* Source passage:
Maple-miso doughnut at Dough Loco Photograph: Melissa Sinclair

The following venues are expected to open by September 11th. Always call ahead, as openings can be delayed.


The Chester Chef Sam Hazen (Veritas) revamps the restaurant offerings at the Gansevoort Meatpacking NYC, crafting a menu of all-American fare. Before hitting the clubs, fill up on brasserie riffs like Montauk Pearl oysters with Tabasco mignonette, dry-aged Creekstone Farms steak, and roasted chicken with savory bread pudding. The bi-level space boasts several dining rooms, including a ground floor outfitted with black leather couches and white marble tables, and a 150-seat patio lined with white-and-navy benches. Gansevoort Meatpacking NYC, 18 Ninth Ave at 13th St (212-660-6766)

[Collected data entries]
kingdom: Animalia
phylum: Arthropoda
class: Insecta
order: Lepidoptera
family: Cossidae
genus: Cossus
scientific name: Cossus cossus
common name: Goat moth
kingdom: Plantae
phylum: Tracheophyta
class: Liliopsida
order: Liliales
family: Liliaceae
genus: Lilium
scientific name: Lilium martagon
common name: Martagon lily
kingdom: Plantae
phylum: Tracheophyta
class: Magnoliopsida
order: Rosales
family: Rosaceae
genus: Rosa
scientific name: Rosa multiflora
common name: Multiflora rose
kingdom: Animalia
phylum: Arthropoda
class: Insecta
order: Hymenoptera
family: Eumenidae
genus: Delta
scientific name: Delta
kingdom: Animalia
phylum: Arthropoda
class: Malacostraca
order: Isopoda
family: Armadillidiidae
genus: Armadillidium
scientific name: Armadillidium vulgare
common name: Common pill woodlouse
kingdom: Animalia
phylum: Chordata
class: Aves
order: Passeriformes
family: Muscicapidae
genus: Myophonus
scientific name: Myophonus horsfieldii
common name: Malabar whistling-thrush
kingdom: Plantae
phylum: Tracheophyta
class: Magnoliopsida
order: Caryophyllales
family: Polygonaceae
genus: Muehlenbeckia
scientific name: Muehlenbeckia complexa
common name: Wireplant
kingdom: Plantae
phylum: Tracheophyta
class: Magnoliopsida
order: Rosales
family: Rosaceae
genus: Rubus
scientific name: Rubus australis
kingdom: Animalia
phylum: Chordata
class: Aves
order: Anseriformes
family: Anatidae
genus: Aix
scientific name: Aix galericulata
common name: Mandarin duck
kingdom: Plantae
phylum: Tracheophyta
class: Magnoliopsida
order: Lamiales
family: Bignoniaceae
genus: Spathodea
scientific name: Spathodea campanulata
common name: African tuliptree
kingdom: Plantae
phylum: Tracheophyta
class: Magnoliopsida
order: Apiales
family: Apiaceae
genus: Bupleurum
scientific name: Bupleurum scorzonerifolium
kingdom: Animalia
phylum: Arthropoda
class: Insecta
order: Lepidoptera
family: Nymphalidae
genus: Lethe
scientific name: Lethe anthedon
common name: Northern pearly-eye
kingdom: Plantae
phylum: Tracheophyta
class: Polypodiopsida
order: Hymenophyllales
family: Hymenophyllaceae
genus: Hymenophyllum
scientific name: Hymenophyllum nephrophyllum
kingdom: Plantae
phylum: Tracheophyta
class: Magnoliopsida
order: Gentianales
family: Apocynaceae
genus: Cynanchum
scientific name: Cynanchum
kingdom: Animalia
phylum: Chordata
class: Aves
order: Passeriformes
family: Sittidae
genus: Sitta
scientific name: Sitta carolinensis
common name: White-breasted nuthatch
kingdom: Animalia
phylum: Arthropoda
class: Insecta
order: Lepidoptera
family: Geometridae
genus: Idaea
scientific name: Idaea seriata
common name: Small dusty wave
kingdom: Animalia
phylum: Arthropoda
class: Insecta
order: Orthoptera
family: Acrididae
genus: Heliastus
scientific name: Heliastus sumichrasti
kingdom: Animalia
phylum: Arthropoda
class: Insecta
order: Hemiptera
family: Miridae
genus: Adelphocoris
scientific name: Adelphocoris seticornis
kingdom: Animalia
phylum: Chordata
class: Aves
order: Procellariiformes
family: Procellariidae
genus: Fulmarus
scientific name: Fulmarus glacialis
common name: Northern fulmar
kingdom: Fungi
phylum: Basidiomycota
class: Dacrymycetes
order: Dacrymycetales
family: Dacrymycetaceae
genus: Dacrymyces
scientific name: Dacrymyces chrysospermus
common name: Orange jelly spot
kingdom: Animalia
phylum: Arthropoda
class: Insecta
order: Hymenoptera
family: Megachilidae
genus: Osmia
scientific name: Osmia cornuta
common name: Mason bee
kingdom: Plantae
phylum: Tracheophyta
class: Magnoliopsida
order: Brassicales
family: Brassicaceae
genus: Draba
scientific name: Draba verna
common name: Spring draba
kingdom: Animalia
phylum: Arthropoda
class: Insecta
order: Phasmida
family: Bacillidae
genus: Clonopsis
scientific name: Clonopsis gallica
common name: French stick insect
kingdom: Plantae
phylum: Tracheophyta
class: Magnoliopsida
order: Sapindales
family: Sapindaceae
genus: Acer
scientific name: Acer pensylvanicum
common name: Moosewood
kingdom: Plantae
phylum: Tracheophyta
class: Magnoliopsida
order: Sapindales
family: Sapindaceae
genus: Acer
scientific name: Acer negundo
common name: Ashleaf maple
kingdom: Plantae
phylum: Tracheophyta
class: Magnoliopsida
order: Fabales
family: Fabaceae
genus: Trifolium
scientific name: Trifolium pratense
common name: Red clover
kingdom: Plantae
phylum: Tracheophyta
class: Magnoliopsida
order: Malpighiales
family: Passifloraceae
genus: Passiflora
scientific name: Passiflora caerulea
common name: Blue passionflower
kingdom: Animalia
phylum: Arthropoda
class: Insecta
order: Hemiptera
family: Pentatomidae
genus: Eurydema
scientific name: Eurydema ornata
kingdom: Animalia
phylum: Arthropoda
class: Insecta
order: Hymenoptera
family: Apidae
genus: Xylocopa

* Exercise set:
1. Reproduce part of the restaurant listing word for word: begin at the words "Maple-miso doughnut at" and stop after "can be delayed.".
2. According to the restaurant listing, how many seats does the patio at The Chester have?

* Worked solutions:
1.
Maple-miso doughnut at Dough Loco Photograph: Melissa Sinclair

The following venues are expected to open by September 11th. Always call ahead, as openings can be delayed.

2. 150